[Input for this task Boundary: Start]
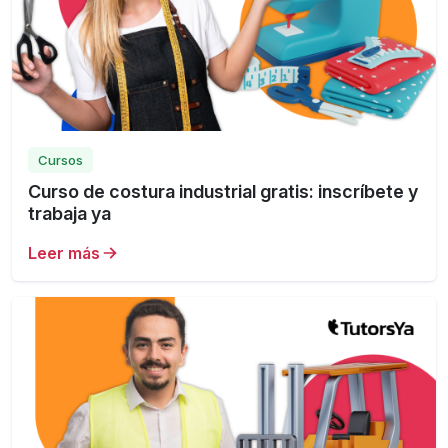
Cursos
Curso de costura industrial gratis: inscríbete y
trabaja ya
Leer más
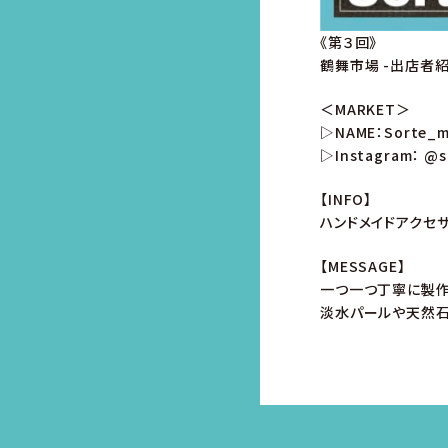
《第３回》
鶴舞市場 -出店者紹
＜MARKET＞
▷NAME：Sorte_
▷Instagram： @
【INFO】
ハンドメイドアクセ
【MESSAGE】
一つ一つ丁寧に製作
淡水パールや天然石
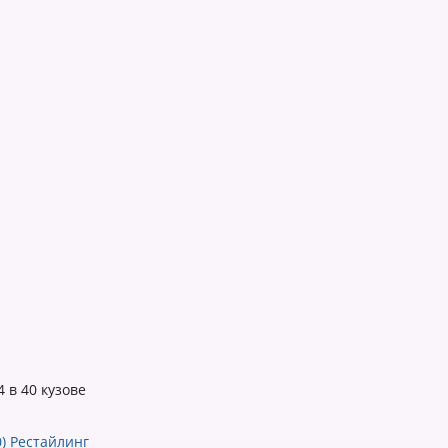
 в 40 кузове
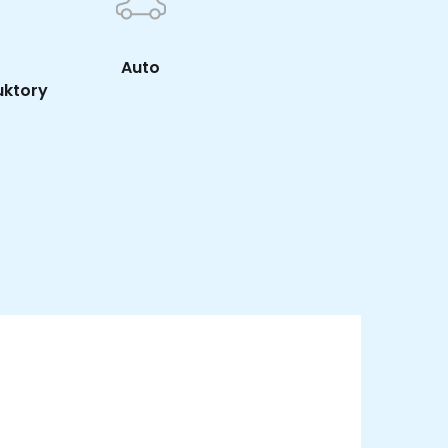
Auto
uktory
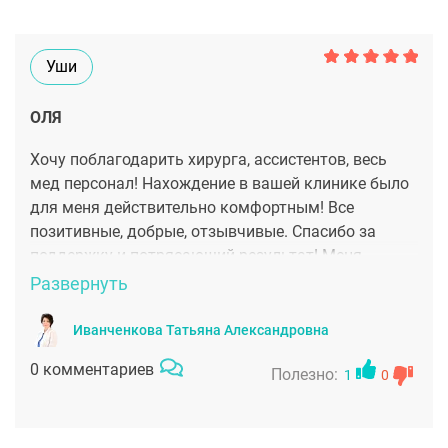
Уши
ОЛЯ
Хочу поблагодарить хирурга, ассистентов, весь
мед персонал! Нахождение в вашей клинике было
для меня действительно комфортным! Все
позитивные, добрые, отзывчивые. Спасибо за
поддержку и потрясающий результат! Меня
переполняют эмоции, мои уши теперь как
Развернуть
новенькие, и выгляжу я привлекательнее
Иванченкова Татьяна Александровна
0 комментариев
Полезно:
1
0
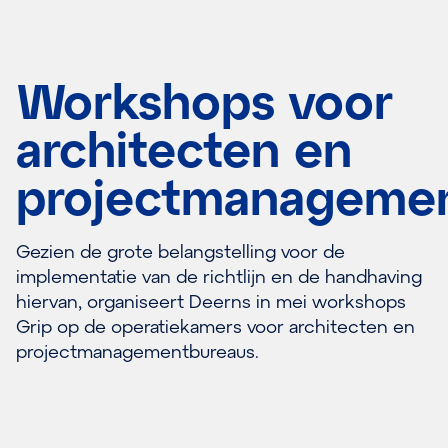
Workshops voor
architecten en
projectmanageme
Gezien de grote belangstelling voor de
implementatie van de richtlijn en de handhaving
hiervan, organiseert Deerns in mei workshops
Grip op de operatiekamers voor architecten en
projectmanagementbureaus.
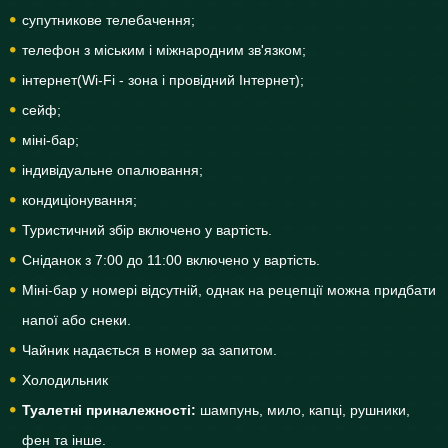
супутникове телебачення;
телефон з міським і міжнародним зв'язком;
інтернет(Wi-Fi - зона і провідний Інтернет);
сейф;
міні-бар;
індивідуальне опалювання;
кондиціонування;
Туристичний збір включено у вартість.
Сніданок з 7:00 до 11:00 включено у вартість.
Міні-бар у номері відсутній, однак на рецепції можна придбати
напої або снеки.
Чайник надається в номер за запитом.
Холодильник
Туалетні приналежності:
шампунь, мило, капці, рушники,
фен та інше.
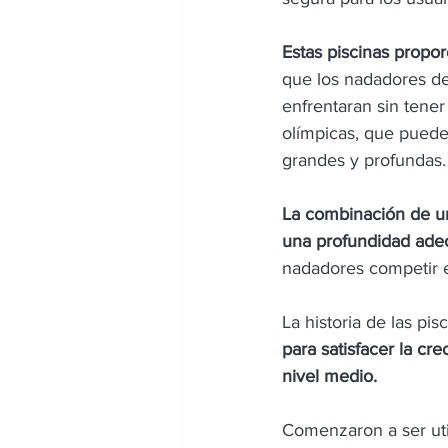
Estas piscinas propo
que los nadadores de
enfrentaran sin tener
olímpicas, que pued
grandes y profundas.
La combinación de u
una profundidad ade
nadadores competir 
La historia de las pi
para satisfacer la c
nivel medio.
Comenzaron a ser uti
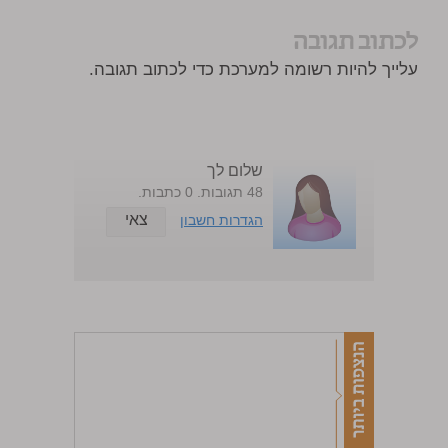
לכתוב תגובה
עלייך להיות רשומה למערכת כדי לכתוב תגובה.
שלום לך
48 תגובות. 0 כתבות.
צאי
הגדרות חשבון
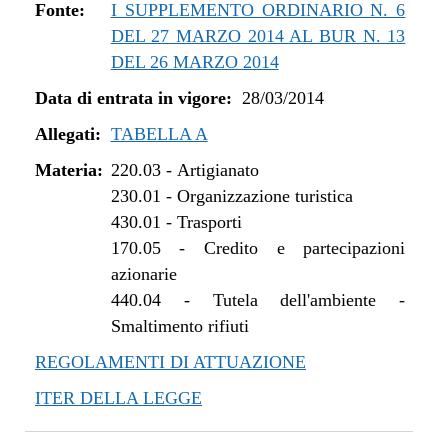
Fonte:
I SUPPLEMENTO ORDINARIO N. 6
DEL 27 MARZO 2014 AL BUR N. 13
DEL 26 MARZO 2014
Data di entrata in vigore:
28/03/2014
Allegati:
TABELLA A
Materia:
220.03
-
Artigianato
230.01
-
Organizzazione turistica
430.01
-
Trasporti
170.05
-
Credito e partecipazioni
azionarie
440.04
-
Tutela dell'ambiente -
Smaltimento rifiuti
REGOLAMENTI DI ATTUAZIONE
ITER DELLA LEGGE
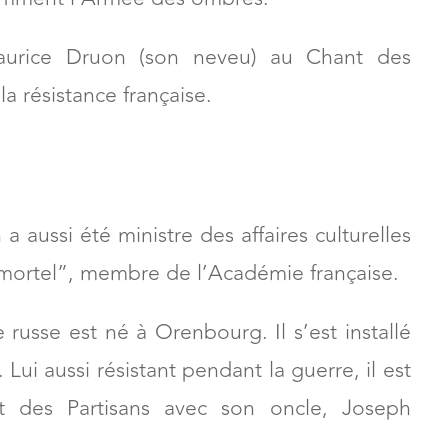
c Maurice Druon (son neveu) au Chant des
la résistance française.
 a aussi été ministre des affaires culturelles
immortel”, membre de l’Académie française.
 russe est né à Orenbourg. Il s’est installé
Lui aussi résistant pendant la guerre, il est
t des Partisans avec son oncle, Joseph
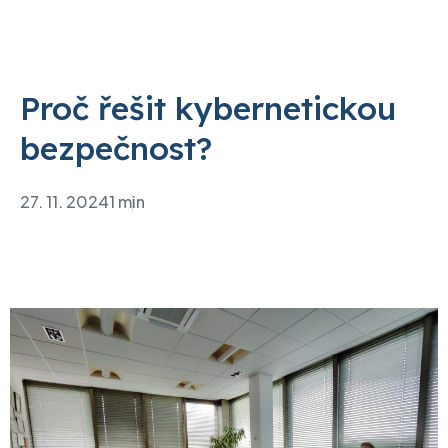
Proč řešit kybernetickou
bezpečnost?
27. 11. 2024
1 min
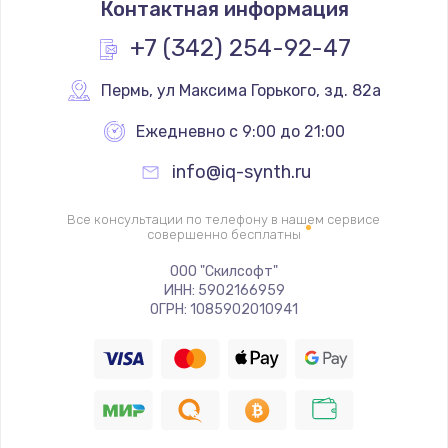
Контактная информация
1330 руб.
Заказать
+7 (342) 254-92-47
Замена контроллера питания
Пермь
,
 ул Максима Горького, зд. 82а
1490 руб.
Ежедневно с 9:00 до 21:00
Заказать
info@iq-synth.ru
Замена южного моста
Все консультации по телефону в нашем сервисе
2600 руб.
совершенно бесплатны
Заказать
ООО "Скилсофт"
ИНН: 5902166959
ОГРН: 1085902010941
Чистка от пыли
990 руб.
Заказать
Настройка ОС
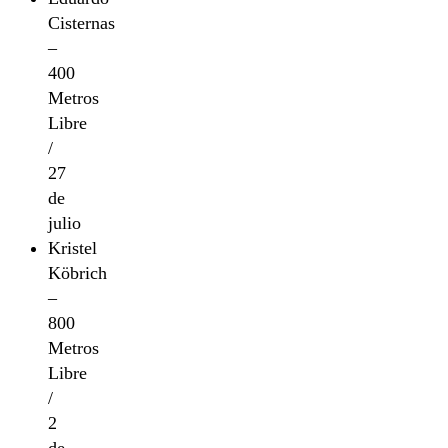
Cisternas
–
400
Metros
Libre
/
27
de
julio
Kristel
Köbrich
–
800
Metros
Libre
/
2
de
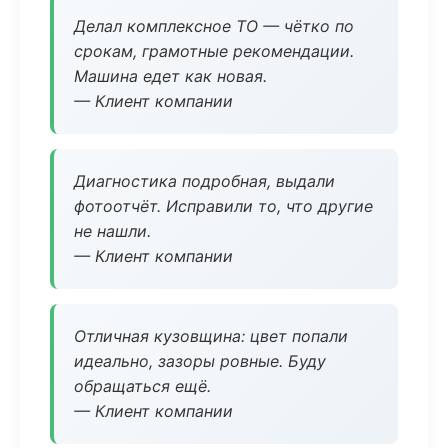
Делал комплексное ТО — чётко по
срокам, грамотные рекомендации.
Машина едет как новая.
— Клиент компании
Диагностика подробная, выдали
фотоотчёт. Исправили то, что другие
не нашли.
— Клиент компании
Отличная кузовщина: цвет попали
идеально, зазоры ровные. Буду
обращаться ещё.
— Клиент компании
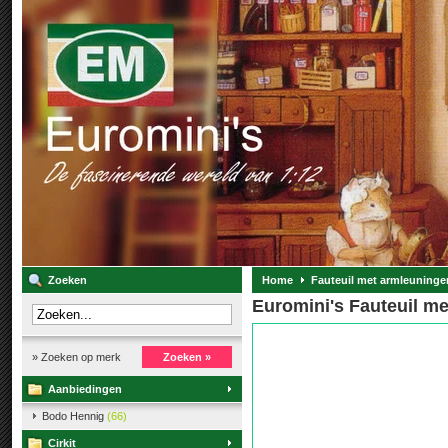
Zoeken
Home
Fauteuil met armleuninge
Euromini's Fauteuil m
» Zoeken op merk
Zoeken »
Aanbiedingen
Bodo Hennig
(66)
Cirkit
[Input for this task Boundary: End]
About this task: Render the lines of the material as a JSON list of strings, one per line, starting with the line containing "Proč řešit kybernetickou" and going on through the end of the material. Skip blank lines and leave out the pictures.

Response to the task:
[
  "Proč řešit kybernetickou",
  "bezpečnost?",
  "27. 11. 2024",
  "1 min",
  "Контактная информация",
  "1330 руб.",
  "Заказать",
  "+7 (342) 254-92-47",
  "Замена контроллера питания",
  "Пермь",
  ",",
  " ул Максима Горького, зд. 82а",
  "1490 руб.",
  "Ежедневно с 9:00 до 21:00",
  "Заказать",
  "info@iq-synth.ru",
  "Замена южного моста",
  "Все консультации по телефону в нашем сервисе",
  "2600 руб.",
  "совершенно бесплатны",
  "Заказать",
  "ООО \"Скилсофт\"",
  "ИНН: 5902166959",
  "ОГРН: 1085902010941",
  "Чистка от пыли",
  "990 руб.",
  "Заказать",
  "Настройка ОС",
  "Cisternas",
  "–",
  "400",
  "Metros",
  "Libre",
  "/",
  "27",
  "de",
  "julio",
  "Kristel",
  "Köbrich",
  "–",
  "800",
  "Metros",
  "Libre",
  "/",
  "2",
  "de",
  "Делал комплексное ТО — чётко по",
  "срокам, грамотные рекомендации.",
  "Машина едет как новая.",
  "— Клиент компании",
  "Диагностика подробная, выдали",
  "фотоотчёт. Исправили то, что другие",
  "не нашли.",
  "— Клиент компании",
  "Отличная кузовщина: цвет попали",
  "идеально, зазоры ровные. Буду",
  "обращаться ещё.",
  "— Клиент компании",
  "Zoeken",
  "Home",
  "Fauteuil met armleuninge",
  "Euromini's Fauteuil m",
  "» Zoeken op merk",
  "Zoeken »",
  "Aanbiedingen",
  "Bodo Hennig",
  "(66)",
  "Cirkit"
]